Fusil Peabody Suisse Mle1867/77

1867
  • Pays: Suisse
  • Système de mise à feu: Percussion annulaire
  • Calibre: 10,4 x 42R

Le système Peabody, inventé par l’armurier Henry Peabody a eu un succès considérable en Europe, parallèlement au système Rolling Block de Remington. Le modèle présenté ici est un modèle Suisse de 1867/77. Comme de nombreux pays d’Europe, la Suisse comprit à partir de 1865, que les armes à chargement par culasse représentaient l’avenir armurier. Les nombreux conflits entre pays voisin rendaient encore plus pertinent le besoin d’avoir un armement moderne. La transformation des fusils à percussion au système Milbank-Amsler allait de bon train, mais la bataille de Königgrätz en 1866 contraignit la Suisse à trouver une solution immédiate pour armer ses carabiniers pour le cas où ses voisins belliqueux prendraient la Confédération comme cible. Les Etats-Unis étaient la seule nation capable de livrer un nombre important d’armes dans un court délai pour permettre ce réarmement rapide. La Suisse achète à la Providence Tool Company à Rhode Island (US) 15000 fusils au calibre 10,4x38R qu’elle reçoit en 1867, pour armer les corps d’élite.

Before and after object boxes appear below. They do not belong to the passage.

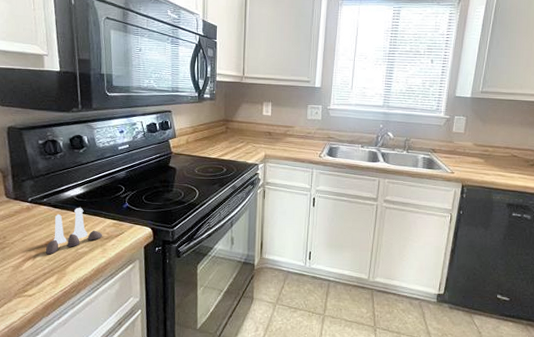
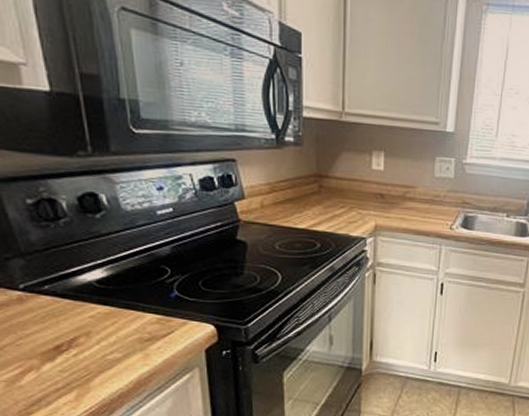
salt and pepper shaker set: present [45,207,102,255] -> none [54,297,141,364]

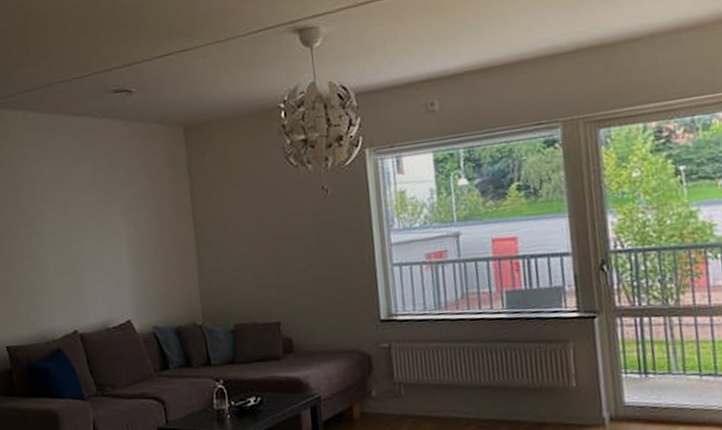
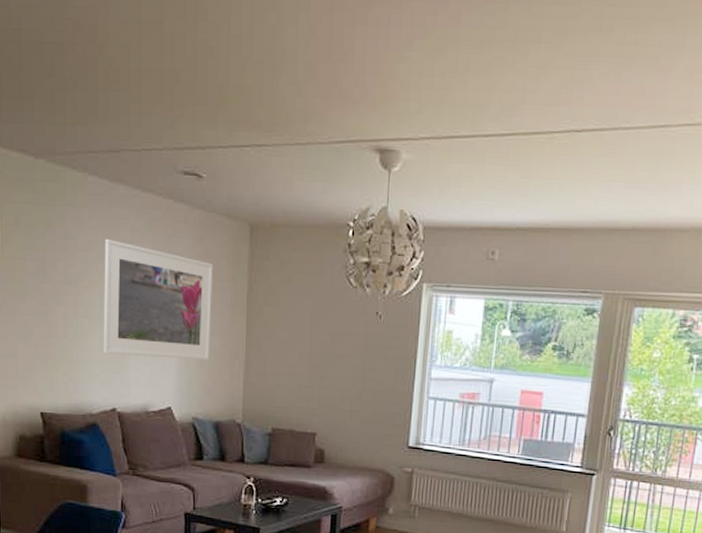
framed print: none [49,167,162,278] -> present [103,239,213,360]

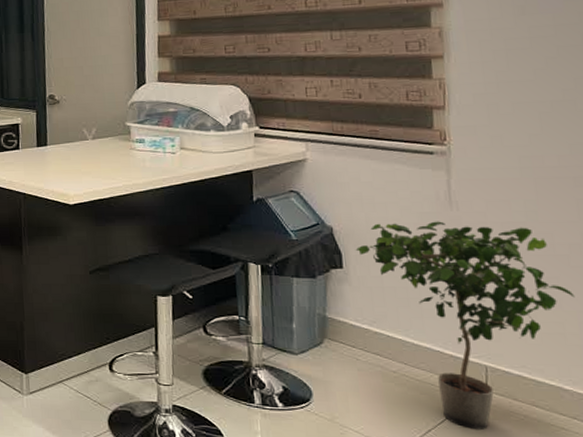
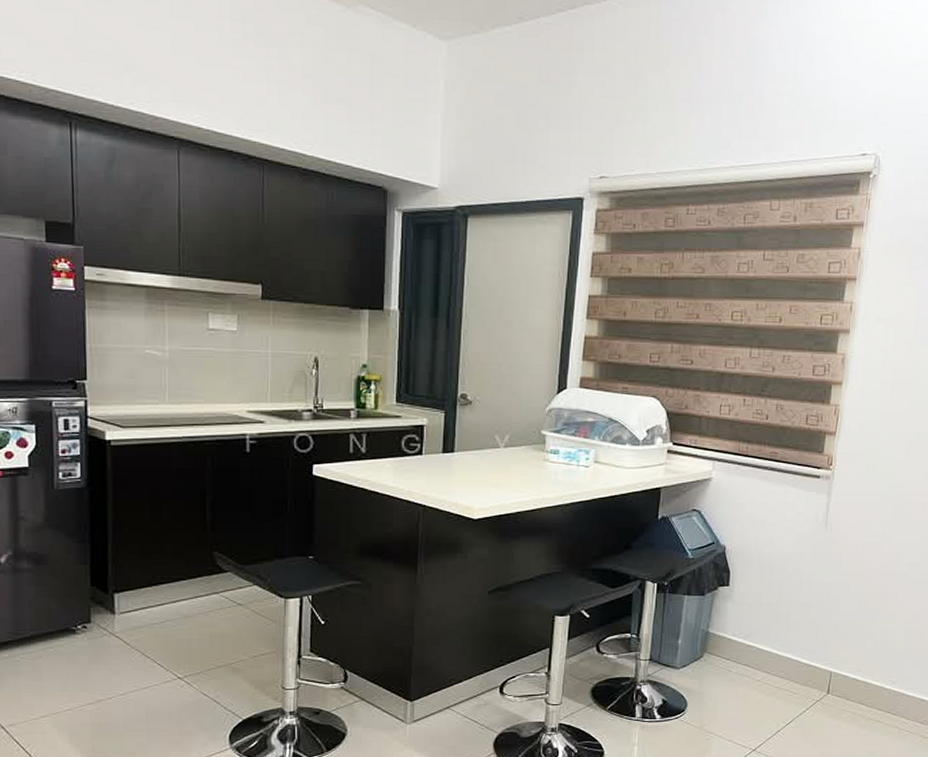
potted plant: present [355,221,575,429] -> none [742,541,906,727]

Le très robuste fusil Peabody est d’une simplicité remarquable ce qui a sans doute beaucoup contribué à son succès. La mise à feu se fait par l’intermédiaire d’un chien monté sur une platine traditionnelle connue de tout les armuriers de l’époque. Une rainure usinée le long du côté droit du bloc de culasse loge un percuteur qui transmet la force de frappe du chien au bourrelet de la cartouche. Le boîtier carré est mécaniquement indépendant de la platine et contient le bloc de culasse qui bascule sur un axe à l’arrière du boîtier. Une grosse lame ressort est fixée sous le bloc de culasse et s’appuie sur une tige traversant le boîtier sous l’axe de rotation du bloc. La lame ressort comporte une arrête près de son extrémité libre. Lorsque la culasse est fermée, l’arrête se trouve devant la tige, l’empêchant ainsi de basculer vers le bas; en poussant sur le levier, le bloc est basculé vers le bas, ce qui force l’arrête du ressort derrière la tige, retenant ainsi le bloc dans sa position basse. En position basse, le bloc de culasse vient en appui contre le bec de l’extracteur pour faire basculer ce dernier.

Le modèle d’origine de 1867 est 100% de fabrication Américaine. Le canon est rond sur toute sa longueur et est rayé de 3 rayures et le percuteur a une tête large au profil arrondi. La hausse est graduée de 200 à 800 pas. En 1877, le bloc fut modifié pour accepter un percuteur avec une tête plus étroite garantissant une percussion plus sûre; la taille de la lame l’extraction est aussi réduite. Un très grand nombre de fusils, les deux tiers selon la littérature, ont été recanonnés suite à l’usure du canon d’origine. Un canon suisse est facilement reconnaissable grâce à son tonnerre à 8 pans et ses 4 rayures.

Le fusil est très élégant, léger et très facile à manipuler. La charge est décomposée en quatre mouvements:

  1. Armer le chien
  2. Faire basculer le bloc vers le bas en appuyant sur le pontet
  3. Introduire une cartouche
  4. Fermer le bloc en remontant le pontet

Le bloc de culasse est adapté pour la percussion annulaire. Il est donc assez difficile de nos jours de tirer avec un fusil Peabody suisse, sauf si l’on utilise des cartouches spécialement adaptées comme celles illustrant l’article relatif au système Milbank-Amsler. Heureusement, le Peabody fut aussi produit en percussion centrale, notamment pour l’Espagne. Il est possible de substituer le bloc de culasse d’un Peabody suisse par un bloc de culasse d’un Peabody espagnol pour pouvoir tirer des cartouches de 10,4x38R ou 10,4x42R à percussion centrale. Les deux blocs sont en principe interchangeables même si cela nécessite parfois un peu d’ajustage.

Le fusil Peabody fut attribué aux carabiniers en attendant la livraison des fusils transformés au système Milbank-Amsler puis équipa les corps de génie et d’artillerie.